Here is my fourth attempt to get it right.

Answer:

Let $p$ be the probability we seek. We will count it as two pairs if there are two pairs and it is also a flush. We will not count it as two pairs if we have two kings and three queens.

\begin{align*} p &=\dfrac{ {13 \choose 2} { 4 \choose 2 }{4 \choose 2 } \left( \dfrac{44(40)(36)}{3(2)} \right) } { { 52 \choose 7 } } \\ {13 \choose 2} &= \dfrac{ 13(12) } { 2 } = 78 \\ { 4 \choose 2 } &= \dfrac{4(3)}{2} = 6 \\ { 4 \choose 3 } &= 4 \\ { 52 \choose 7 } &= \dfrac{ 52(51)(50)(49)(48)(47)(46) } { 7(6)(5)(4)(3)(2) } \\ { 52 \choose 7 } &= \dfrac{ 52(51)(50)(7)(48)(47)(46) } { 6(5)(4)(3)(2) } \\ { 52 \choose 7 } &= \dfrac{ 13(51)(50)(7)(48)(47)(46) } { 3(5)(4)(3) } \\ { 52 \choose 7 } &= \dfrac{ 13(51)(10)(7)(16)(47)(46) } { 4(3) } = \dfrac{ 13(51)(10)(7)(4)(47)(46) } { 3 } \\ { 52 \choose 7 } &= 13(17)(10)(7)(4)(47)(46) \\ \end{align*} \begin{align*} p &=\dfrac{ 78 (6) (6) \left( \dfrac{44(40)(36)}{3(2)} \right) } { 13(17)(10)(7)(4)(47)(46) } \\ % p &=\dfrac{ 78 (6) (6)(44)(40)(6)} { 13(17)(10)(7)(4)(47)(46) } \\ p &=\dfrac{ 78 (3) (3)(44)(40)(6)} { 13(17)(10)(7)(47)(46) } \\ p &=\dfrac{ 78 (3) (3)(44)(4)(6)} { 13(17)(7)(47)(46) } \\ p &=\dfrac{ 78 (3) (3)(44)(2)(6)} { 13(17)(7)(47)(23) } \\ p &=\dfrac{ 6 (3) (3)(44)(2)(6)} { 17(7)(47)(23) } \\ p &=\dfrac{ 28512} { 128639 } \\ p &\doteq 0.2216435 \end{align*} Now is it right?

Answer 1

\begin{align*} p &= \dfrac{ {13 \choose 2} { 4 \choose 2 }{4 \choose 2 } (44)(43)(42) } { { 52 \choose 7 } } \end{align*}

I didn't check the rest of your work that closely. The above numerator is wrong, because the denominator of $\displaystyle \binom{52}{7}$ presumes that the order that the cards are dealt is unimportant.

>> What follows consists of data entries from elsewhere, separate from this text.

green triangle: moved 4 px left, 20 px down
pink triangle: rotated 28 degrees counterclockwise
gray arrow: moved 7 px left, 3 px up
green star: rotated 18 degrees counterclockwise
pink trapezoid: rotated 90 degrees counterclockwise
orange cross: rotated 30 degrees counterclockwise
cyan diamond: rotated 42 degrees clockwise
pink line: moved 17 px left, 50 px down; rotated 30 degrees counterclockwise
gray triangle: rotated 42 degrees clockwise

Therefore, the numerator must be computed in a consistent manner. The LHS of the numerator is okay, but the trailing $3$ factors in the numerator should be replaced by $\displaystyle \binom{44}{3}.$

Edit
Besides the above major mistake there is an additional subtle flaw. What happens if you have $3$ pair? Presumably, that is okay. However, since a full house has been ruled out, you also have to consider that you could have $2$ pair + trips of a $3$rd rank. So, even with the $\displaystyle \binom{44}{3}$ correction, you still have a problem.